Responsibilities
- Participate in platform software engineering, writing code to reduce human intervention and automate operational tasks.
- Lead in‑depth technical and data analysis to monitor service trends and drive continuous improvement.
- Prioritize reliability features and design, develop, and deliver effective tooling, alerts, and automated responses to mitigate reliability risks.
- Communicate reliability, stability, and efficiency results (based on SLOs), service health dashboards, key reliability risks, and incidents to senior stakeholders, prioritizing activity and directing investment and action.
- Automate installation and maintenance of test/development servers, release builds, and deployment of existing tools and dependent solutions.
- Design and take ownership of innovations that improve software engineering velocity, infrastructure resiliency, and security, evaluating new application packages and tools and researching best practices.
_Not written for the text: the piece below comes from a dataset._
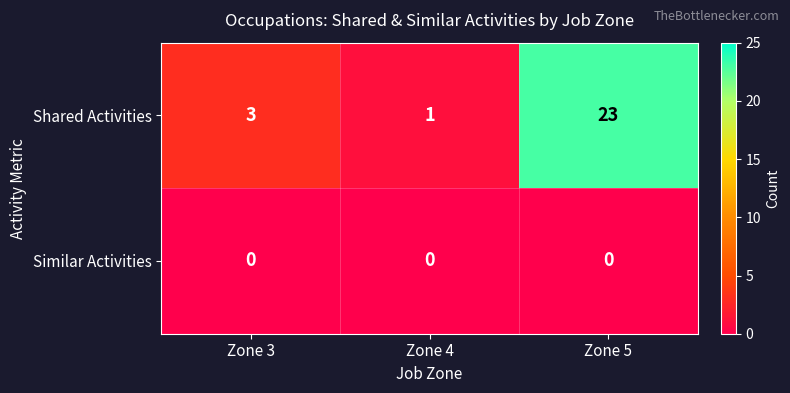

Count the number of data series in this chart.

2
- Debug and diagnose the root cause of infrastructure problems for ongoing operation, reviewing, verifying, and validating software code developed in DevOps projects.
Qualifications
- 6+ years of experience in software development and DevSecOps/SRE functions, with at least two years in a senior technical capacity.
- Experienced System Engineer, SysAdmin, or Software Engineer with professional Linux skills, distributed system development, and a passion for automating API‑driven tasks at scale.
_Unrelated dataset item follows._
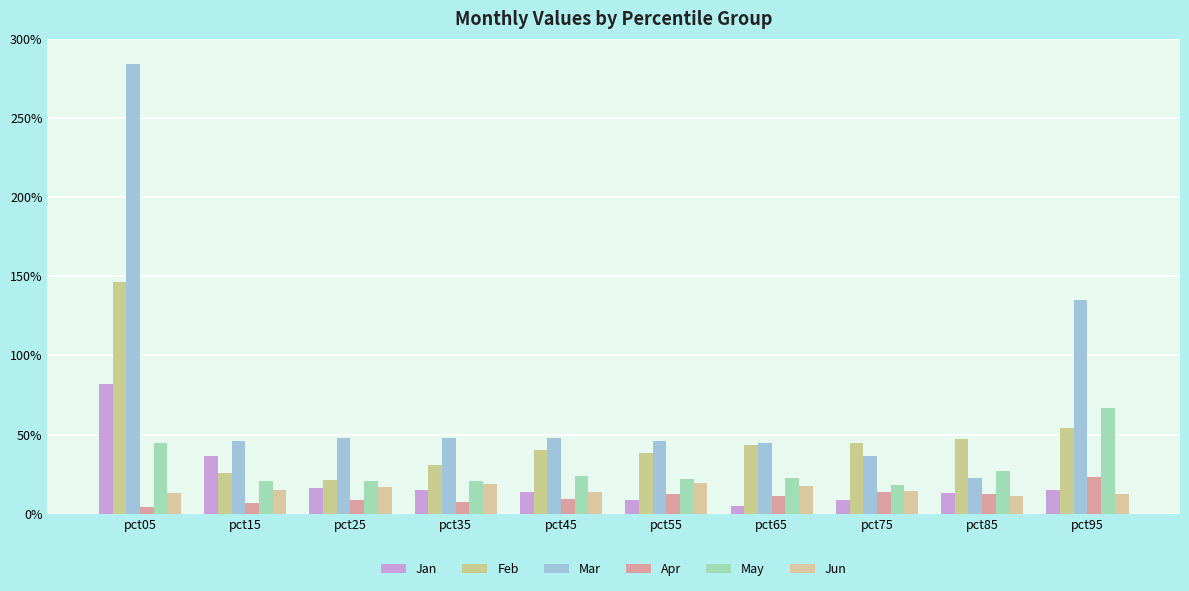

Are the bars horizontal?

No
- Strong programming skills in Java, C/C++, NodeJS, Python, or Go, with experience building and deploying software products and overcoming challenges in distributed systems.
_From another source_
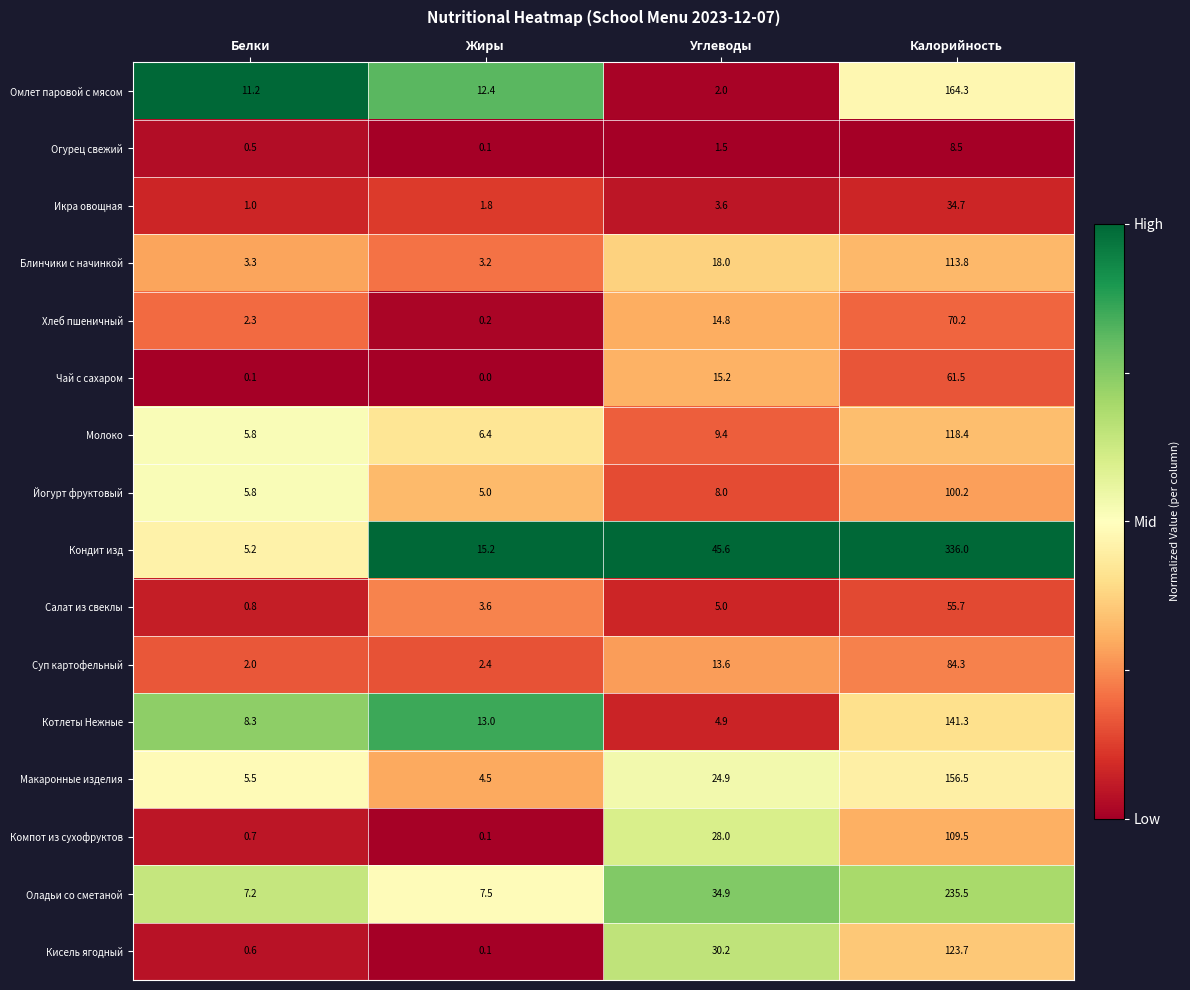

Between Углеводы and Калорийность, which series saw the biggest shift?

Кондит изд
- Clear communication of incident status via email in a business‑friendly tone; advanced understanding of observability tools (ELK, Grafana/Prometheus, Zabbix, Nagios, etc.) and CI/CD and release management solutions.
- Broad knowledge of OS platforms (Linux/UNIX), networking, web systems, and DevSecOps; experience with large‑scale distributed systems and microservices architecture concepts.
- Experience with containers, CD tools (Pulumi, Docker, Ansible, Puppet, etc.), and integration/build tools (Jenkins, Groovy, Maven, Atlassian Suite, GitLab CI).
Benefits
- Attractive remuneration package and great career progression.
- Permanent role with opportunities for career growth and skill development.
- Work in a large, innovative organization recognized for its technology leadership.
About the Company
Our organization specializes in lawful intelligence technology, providing end‑to‑end monitoring and intelligence solutions to governments worldwide. This is an opportunity to work with a well‑established, large organization and be part of a collaborative, technology‑driven team in Kuala Lumpur.